The problem >>
In full and without alteration, copy the listing.

Records supplied >>

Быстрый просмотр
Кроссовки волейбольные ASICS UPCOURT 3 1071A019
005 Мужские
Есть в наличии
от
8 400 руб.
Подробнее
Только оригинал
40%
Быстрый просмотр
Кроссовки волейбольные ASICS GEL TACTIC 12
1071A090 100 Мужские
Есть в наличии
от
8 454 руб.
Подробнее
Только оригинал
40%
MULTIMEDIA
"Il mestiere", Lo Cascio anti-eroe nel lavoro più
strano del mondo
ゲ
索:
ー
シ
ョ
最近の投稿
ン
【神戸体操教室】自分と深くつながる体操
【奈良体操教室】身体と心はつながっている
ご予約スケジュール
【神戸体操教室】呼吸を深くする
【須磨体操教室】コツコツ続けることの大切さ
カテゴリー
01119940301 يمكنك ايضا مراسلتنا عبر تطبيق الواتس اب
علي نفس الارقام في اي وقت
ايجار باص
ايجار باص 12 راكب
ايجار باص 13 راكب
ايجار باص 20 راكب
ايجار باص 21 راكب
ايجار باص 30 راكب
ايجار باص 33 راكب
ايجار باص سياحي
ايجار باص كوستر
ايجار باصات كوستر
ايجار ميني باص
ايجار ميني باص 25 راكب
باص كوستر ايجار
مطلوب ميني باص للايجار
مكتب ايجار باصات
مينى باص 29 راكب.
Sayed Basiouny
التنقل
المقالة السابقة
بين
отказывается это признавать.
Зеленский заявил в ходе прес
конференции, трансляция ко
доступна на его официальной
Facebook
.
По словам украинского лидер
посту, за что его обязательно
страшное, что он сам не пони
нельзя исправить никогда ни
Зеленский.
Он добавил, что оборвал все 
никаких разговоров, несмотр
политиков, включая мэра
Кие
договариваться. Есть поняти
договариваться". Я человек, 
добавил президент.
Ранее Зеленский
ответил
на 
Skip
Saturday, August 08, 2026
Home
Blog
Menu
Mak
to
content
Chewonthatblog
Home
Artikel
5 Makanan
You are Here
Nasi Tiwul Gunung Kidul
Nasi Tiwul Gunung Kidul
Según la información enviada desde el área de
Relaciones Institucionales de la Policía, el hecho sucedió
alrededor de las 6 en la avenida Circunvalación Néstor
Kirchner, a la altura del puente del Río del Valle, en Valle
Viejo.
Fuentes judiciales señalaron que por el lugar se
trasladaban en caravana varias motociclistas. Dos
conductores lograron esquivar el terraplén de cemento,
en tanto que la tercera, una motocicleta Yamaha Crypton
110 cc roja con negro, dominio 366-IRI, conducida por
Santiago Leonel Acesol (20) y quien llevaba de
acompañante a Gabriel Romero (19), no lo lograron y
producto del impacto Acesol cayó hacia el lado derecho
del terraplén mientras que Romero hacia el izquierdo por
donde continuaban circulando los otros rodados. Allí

Result for this task >>
Быстрый просмотр
Кроссовки волейбольные ASICS UPCOURT 3 1071A019
005 Мужские
Есть в наличии
от
8 400 руб.
Подробнее
Только оригинал
40%
Быстрый просмотр
Кроссовки волейбольные ASICS GEL TACTIC 12
1071A090 100 Мужские
Есть в наличии
от
8 454 руб.
Подробнее
Только оригинал
40%
MULTIMEDIA
"Il mestiere", Lo Cascio anti-eroe nel lavoro più
strano del mondo
ゲ
索:
ー
シ
ョ
最近の投稿
ン
【神戸体操教室】自分と深くつながる体操
【奈良体操教室】身体と心はつながっている
ご予約スケジュール
【神戸体操教室】呼吸を深くする
【須磨体操教室】コツコツ続けることの大切さ
カテゴリー
01119940301 يمكنك ايضا مراسلتنا عبر تطبيق الواتس اب
علي نفس الارقام في اي وقت
ايجار باص
ايجار باص 12 راكب
ايجار باص 13 راكب
ايجار باص 20 راكب
ايجار باص 21 راكب
ايجار باص 30 راكب
ايجار باص 33 راكب
ايجار باص سياحي
ايجار باص كوستر
ايجار باصات كوستر
ايجار ميني باص
ايجار ميني باص 25 راكب
باص كوستر ايجار
مطلوب ميني باص للايجار
مكتب ايجار باصات
مينى باص 29 راكب.
Sayed Basiouny
التنقل
المقالة السابقة
بين
отказывается это признавать.
Зеленский заявил в ходе прес
конференции, трансляция ко
доступна на его официальной
Facebook
.
По словам украинского лидер
посту, за что его обязательно
страшное, что он сам не пони
нельзя исправить никогда ни
Зеленский.
Он добавил, что оборвал все 
никаких разговоров, несмотр
политиков, включая мэра
Кие
договариваться. Есть поняти
договариваться". Я человек, 
добавил президент.
Ранее Зеленский
ответил
на 
Skip
Saturday, August 08, 2026
Home
Blog
Menu
Mak
to
content
Chewonthatblog
Home
Artikel
5 Makanan
You are Here
Nasi Tiwul Gunung Kidul
Nasi Tiwul Gunung Kidul
Según la información enviada desde el área de
Relaciones Institucionales de la Policía, el hecho sucedió
alrededor de las 6 en la avenida Circunvalación Néstor
Kirchner, a la altura del puente del Río del Valle, en Valle
Viejo.
Fuentes judiciales señalaron que por el lugar se
trasladaban en caravana varias motociclistas. Dos
conductores lograron esquivar el terraplén de cemento,
en tanto que la tercera, una motocicleta Yamaha Crypton
110 cc roja con negro, dominio 366-IRI, conducida por
Santiago Leonel Acesol (20) y quien llevaba de
acompañante a Gabriel Romero (19), no lo lograron y
producto del impacto Acesol cayó hacia el lado derecho
del terraplén mientras que Romero hacia el izquierdo por
donde continuaban circulando los otros rodados. Allí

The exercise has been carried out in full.